ABSTRACT

‘Verses design’d to be prefix’d to Mr. Lintott’s Miscellany’ was first published on 20 May 1712. The period of composition of the ‘Verses’ can be established with some specificity. On 12 November 1711, Pope wrote to Cromwell: ‘Pray assure Mr Gay of my Service. I shou’d be glad to see the Verses to Lintott which you mention, for methinks something very odly agreable may be produc’d from that Subject’ (Corr., I.136). Six weeks later, on 21 December, Pope wrote again to Cromwell: ‘His [Gay’s] Verses to Lintot have put a Whim in[to] my head, which you are like to be troubled with in the opposite p[age]. Take it as you find it, the Production of half an hour, to[ther] Morning’ (Corr., I.138–9).
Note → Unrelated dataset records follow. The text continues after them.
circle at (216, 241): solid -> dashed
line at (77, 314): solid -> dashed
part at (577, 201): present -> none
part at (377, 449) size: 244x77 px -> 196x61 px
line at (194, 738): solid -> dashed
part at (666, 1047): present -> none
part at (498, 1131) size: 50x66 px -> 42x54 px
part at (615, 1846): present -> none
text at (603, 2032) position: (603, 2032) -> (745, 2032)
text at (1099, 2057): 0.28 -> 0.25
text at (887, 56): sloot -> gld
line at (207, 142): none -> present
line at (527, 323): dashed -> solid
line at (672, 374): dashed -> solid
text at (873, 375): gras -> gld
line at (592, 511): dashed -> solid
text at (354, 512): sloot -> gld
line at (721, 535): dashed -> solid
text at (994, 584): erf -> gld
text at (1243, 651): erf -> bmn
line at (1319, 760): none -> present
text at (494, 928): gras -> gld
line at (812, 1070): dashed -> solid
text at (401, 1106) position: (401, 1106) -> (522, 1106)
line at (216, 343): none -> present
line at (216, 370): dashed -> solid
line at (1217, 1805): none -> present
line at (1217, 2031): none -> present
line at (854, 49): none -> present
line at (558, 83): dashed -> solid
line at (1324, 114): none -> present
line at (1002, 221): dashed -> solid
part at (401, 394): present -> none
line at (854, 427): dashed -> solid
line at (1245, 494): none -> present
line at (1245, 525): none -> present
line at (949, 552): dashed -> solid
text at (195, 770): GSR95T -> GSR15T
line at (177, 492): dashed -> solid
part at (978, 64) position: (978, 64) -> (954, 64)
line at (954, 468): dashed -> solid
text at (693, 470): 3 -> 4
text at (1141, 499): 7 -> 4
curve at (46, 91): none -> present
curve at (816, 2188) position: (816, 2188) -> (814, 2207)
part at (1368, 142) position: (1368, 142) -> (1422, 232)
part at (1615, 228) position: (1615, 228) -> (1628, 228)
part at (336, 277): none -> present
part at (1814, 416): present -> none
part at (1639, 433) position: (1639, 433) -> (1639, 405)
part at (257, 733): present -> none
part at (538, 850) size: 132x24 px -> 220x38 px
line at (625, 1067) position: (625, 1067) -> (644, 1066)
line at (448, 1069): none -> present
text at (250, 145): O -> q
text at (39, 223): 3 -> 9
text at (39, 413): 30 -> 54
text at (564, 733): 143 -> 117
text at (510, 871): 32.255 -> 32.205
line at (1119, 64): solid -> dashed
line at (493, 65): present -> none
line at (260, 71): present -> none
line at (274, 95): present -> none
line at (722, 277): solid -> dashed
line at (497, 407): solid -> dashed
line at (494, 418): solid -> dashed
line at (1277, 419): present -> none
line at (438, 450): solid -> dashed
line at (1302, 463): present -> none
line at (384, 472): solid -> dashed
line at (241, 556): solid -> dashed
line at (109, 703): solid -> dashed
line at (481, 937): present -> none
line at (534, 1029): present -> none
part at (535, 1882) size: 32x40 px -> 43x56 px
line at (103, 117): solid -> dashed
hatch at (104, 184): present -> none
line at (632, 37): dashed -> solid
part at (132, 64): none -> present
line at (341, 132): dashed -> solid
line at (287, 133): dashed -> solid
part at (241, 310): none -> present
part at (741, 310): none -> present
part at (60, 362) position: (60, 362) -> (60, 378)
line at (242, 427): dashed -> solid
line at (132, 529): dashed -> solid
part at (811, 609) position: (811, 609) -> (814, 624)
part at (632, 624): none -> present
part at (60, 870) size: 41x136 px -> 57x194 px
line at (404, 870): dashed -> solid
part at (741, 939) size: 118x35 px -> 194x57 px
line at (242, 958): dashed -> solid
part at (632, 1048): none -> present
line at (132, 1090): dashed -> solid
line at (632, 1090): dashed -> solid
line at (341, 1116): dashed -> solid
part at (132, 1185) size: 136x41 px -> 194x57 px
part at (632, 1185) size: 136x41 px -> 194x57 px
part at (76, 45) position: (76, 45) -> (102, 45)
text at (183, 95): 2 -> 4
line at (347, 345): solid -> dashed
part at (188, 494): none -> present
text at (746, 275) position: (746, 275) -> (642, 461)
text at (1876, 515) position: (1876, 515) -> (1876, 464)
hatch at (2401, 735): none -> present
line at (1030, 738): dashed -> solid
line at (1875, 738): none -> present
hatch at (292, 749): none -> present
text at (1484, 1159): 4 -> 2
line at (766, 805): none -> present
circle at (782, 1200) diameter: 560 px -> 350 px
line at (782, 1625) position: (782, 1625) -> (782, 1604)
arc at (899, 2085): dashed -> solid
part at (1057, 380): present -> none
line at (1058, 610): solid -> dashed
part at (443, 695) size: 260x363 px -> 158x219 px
Miscellaneous Poems and Translations (1712) contained poems addressed to Lintot by both Gay and Pope, each offering a teasing commendation of the project. Both are anonymous, and neither is ‘prefix’d’ to the volume: Gay’s ‘ON A Miscellany of Poems. To BERNARD LINTOTT’ appears at pp. 168–74 and Pope’s ‘Verses design’d to be prefix’d to Mr. Lintott’s Miscellany’ follows it at pp. 174–5. McLaverty (2001: 16) suggests that Lintot probably considered the two poems ‘too undignified’ to act in a prefatory capacity and that he ‘sandwiched’ them in the middle. Together they form a something of a bridge between the more serious first half of the volume and its more satirical second part. The ‘Verses’ were the sixth of Pope’s seven certain contributions (for further discussion of the extent of Pope’s role in the publication of Miscellaneous Poems see Headnote to ‘The First Book of Statius his Thebais’). It is the only one for which no payment from Lintot is recorded (McLaverty 2001: 17), so it remains possible that it was inserted without Lintot’s knowledge of Pope’s authorship. The version of the poem printed by Edmund Curll, and attributed to Pope – ‘Written, (as he says) by Mr. Pope’ – in his Court Poems in Two Parts Compleat (1719), mischievously alters Pope’s reference to Thomas Rawlinson at line 10 into a hit at ‘JOHNNY GAY’ – a gesture typical of Curll’s fencing with Pope.